2. If it is indeed a bug, identify root cause. --> Will take over 10 minutes (why 10 again? Well... one has to check out appropriate version from repository, compile and pray that all goes well, reluctantly run in debugger, find culprit and court martial them, got through a mini-localised-merge nightmare, check-in code with appropriate comment, update defect tracking tool, update time tracking tool, check Facebook, write a comment on Reddit, read twitter updates, complain to the world on twitter about the sad state of the codebase).

3. Integration + Regression testing. --> Pick a number > 1 (trust me -- it will be at least 1 minute).

In a perfect world, it will take a minimum of 21 minutes per defect (maximum or a realistic time to fix and evaluate ripple impacts are completely unknown).

Bugs are relatively easier to work on ... but, "new features" and "requested enhancements" these are a completely different ball game when it comes to estimation. Why? Well, since we now are entering the world of "serial meetings" and "wonderful emotions". It is sufficient to say that even the most trivial enhancement is likely to translate into a time quantum > 1 person hour/feature (really? minimum of 1 hour? Well the tasks will involve at a minimum -- thinking/spec + analysis/high-level design + programming + unit test + merge + integrate + regression test + emails + release notes + discussions + arguing why the feature is a good idea + arguing why the feature is a dumb idea + complaining to the sales/marketing team that they should ask before selling a dumb idea + staring blankly at the walls).

Alright .. so estimation is hard, which makes scheduling difficult. So, why bother? Why should one even attempt this? If you are still reading .. thank you for hanging in there. Here is the reason....

We create a plan in order to "prepare the development team" and only hopefully to follow it (i.e. sticking to the plan is a bonus and can happen if the stars are all aligned in the right quadrant of the sky). The entire exercise helps the team consider the issues involved and you are very likely to get the "minimum time it will take" reasonably correct.

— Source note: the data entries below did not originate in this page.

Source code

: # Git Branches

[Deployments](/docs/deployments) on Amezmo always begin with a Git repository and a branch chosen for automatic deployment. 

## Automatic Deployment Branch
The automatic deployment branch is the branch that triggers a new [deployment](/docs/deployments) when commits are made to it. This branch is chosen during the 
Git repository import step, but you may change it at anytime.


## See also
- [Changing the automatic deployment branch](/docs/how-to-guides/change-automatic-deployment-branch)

My experience is that the "minimum time" gives the clients a sufficiently large heart condition.

I find planning exercises are useful if the team collaboratively develops it and reflects on it regularly (every 3-4 weeks works well in my experience). It improves productivity (indirectly), helps team communication a bit better (at least you know what is going on), and allows the team to get a big picture overview and provides some sense of the business drivers/pressures.

However, the fastest way to kill morale and productivity in the development team is to actually force them to stick to some "schedule" that was developed early in the project life cycle by the "all seeing management".